O elenco é de dar inveja a qualquer programa de TV: Caetano Veloso, Gilberto Gil, Gal Costa, Ney Matogrosso, Erasmo Carlos, Marina Lima, Wanderléa, Lobão, Lulu Santos, Tom Zé, Djavan, Rita Lee, Nando Reis, Arnaldo Antunes, Ronnie Von, Criolo, Otto, Céu, Tulipa Ruiz, Gaby Amarantos, Ana Cañas. Gerações misturadas para celebrar o que melhor se produziu musicalmente entre as décadas de 60 e começo de 90. Parte dos depoimentos foi colhida durante a época do “Viva Voz”, mas a grande maioria foi feita especialmente para o documentário. São curiosidades mil. Por exemplo: quem deu nome aos Mutantes foi Ronnie Von; Lobão se declarou apaixonado por Marina Lima; ja Tom Zé vê uma irreverente ligação entre a música de Rita Lee e a “pedagogia sexual”.

Mais do que uma série de anedotas, no entanto, “Na Trilha da Canção” se destaca pelo valor histórico.
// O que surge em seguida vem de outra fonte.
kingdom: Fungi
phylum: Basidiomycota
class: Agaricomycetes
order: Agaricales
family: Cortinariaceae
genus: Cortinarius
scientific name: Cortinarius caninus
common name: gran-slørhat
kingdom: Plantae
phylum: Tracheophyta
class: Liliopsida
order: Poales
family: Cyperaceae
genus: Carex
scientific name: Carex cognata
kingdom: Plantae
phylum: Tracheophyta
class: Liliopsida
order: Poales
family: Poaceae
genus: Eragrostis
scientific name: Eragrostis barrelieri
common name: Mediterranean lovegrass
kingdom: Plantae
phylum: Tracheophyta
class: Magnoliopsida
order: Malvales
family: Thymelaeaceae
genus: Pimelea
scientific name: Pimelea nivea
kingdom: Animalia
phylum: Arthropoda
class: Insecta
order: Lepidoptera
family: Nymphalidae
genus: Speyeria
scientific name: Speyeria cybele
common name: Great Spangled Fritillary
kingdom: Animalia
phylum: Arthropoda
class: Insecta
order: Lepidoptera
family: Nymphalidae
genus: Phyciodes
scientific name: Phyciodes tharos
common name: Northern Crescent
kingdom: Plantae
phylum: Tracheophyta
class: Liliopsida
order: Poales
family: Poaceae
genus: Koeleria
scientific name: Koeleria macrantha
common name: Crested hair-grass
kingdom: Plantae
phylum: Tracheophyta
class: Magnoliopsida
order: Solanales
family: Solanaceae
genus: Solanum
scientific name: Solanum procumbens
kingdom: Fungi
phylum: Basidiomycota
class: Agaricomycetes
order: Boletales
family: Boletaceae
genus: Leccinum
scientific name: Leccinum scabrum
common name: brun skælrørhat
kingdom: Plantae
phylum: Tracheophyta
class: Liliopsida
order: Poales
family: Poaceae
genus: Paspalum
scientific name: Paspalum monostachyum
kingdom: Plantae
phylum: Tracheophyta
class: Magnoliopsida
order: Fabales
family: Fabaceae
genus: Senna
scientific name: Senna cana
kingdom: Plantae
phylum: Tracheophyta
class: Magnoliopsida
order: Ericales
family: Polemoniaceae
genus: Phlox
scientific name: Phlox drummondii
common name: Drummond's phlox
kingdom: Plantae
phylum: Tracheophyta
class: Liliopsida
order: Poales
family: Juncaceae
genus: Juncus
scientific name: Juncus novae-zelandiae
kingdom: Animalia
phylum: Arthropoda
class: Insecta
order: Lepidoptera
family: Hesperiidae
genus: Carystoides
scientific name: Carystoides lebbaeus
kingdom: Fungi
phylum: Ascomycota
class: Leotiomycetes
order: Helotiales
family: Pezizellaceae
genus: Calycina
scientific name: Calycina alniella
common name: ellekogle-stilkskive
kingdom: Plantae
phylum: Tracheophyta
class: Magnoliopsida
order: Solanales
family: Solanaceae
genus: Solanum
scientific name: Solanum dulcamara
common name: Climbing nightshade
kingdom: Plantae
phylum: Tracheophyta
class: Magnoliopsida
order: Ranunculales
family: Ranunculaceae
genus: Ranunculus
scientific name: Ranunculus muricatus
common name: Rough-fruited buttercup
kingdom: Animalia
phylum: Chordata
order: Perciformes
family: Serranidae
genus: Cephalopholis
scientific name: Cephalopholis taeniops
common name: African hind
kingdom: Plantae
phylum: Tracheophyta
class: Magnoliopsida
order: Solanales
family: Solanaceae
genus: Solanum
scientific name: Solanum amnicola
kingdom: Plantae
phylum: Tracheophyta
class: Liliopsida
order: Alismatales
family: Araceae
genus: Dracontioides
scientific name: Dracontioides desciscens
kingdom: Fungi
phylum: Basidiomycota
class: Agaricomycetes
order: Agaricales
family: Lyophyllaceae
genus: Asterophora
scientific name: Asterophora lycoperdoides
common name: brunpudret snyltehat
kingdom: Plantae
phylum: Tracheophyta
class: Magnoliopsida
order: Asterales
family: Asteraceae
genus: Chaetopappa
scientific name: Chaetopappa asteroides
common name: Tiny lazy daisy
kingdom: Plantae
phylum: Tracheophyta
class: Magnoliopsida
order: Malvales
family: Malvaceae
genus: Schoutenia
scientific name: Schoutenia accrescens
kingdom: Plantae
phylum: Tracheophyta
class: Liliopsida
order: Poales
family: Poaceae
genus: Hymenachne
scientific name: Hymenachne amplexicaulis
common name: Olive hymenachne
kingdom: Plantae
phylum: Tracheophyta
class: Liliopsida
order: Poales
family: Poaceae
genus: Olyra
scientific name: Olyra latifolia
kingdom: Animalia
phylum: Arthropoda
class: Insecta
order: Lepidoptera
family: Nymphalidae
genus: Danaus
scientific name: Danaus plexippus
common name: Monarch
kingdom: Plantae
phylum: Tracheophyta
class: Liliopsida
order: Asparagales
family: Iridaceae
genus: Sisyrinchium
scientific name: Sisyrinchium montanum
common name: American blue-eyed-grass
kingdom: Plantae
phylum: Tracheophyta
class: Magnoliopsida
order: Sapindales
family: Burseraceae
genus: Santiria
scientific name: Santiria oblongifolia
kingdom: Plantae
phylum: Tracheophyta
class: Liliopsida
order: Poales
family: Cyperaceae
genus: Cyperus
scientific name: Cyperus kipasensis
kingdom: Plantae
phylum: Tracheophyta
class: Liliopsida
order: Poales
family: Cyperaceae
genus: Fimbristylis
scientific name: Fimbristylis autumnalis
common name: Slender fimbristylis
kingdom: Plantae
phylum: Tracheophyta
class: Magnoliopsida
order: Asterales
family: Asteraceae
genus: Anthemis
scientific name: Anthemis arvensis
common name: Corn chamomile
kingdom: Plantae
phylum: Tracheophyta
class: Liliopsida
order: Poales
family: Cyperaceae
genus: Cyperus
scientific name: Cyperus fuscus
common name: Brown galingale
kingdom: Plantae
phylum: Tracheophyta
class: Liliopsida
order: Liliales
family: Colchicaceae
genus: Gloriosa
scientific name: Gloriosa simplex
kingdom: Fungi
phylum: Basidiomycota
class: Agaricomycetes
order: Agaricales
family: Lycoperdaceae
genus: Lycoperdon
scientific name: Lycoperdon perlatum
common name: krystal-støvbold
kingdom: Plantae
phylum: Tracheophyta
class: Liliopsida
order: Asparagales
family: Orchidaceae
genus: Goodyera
Acostumada a grandes entrevistas, com jeito tranquilo – que oscila entre apresentadora e fã, por vezes – Sarah Oliveira consegue deixar os artistas à vontade o suficiente para abrir lembranças como se contassem a um amigo. Quem assiste se sente íntimo dos ídolos. De condução rápida e narrativa enxuta, poderia tranquilamente virar uma série regular. Tem fôlego. Há muita boa música para ser explorada ainda. Ponto para Sarah. E para o GNT.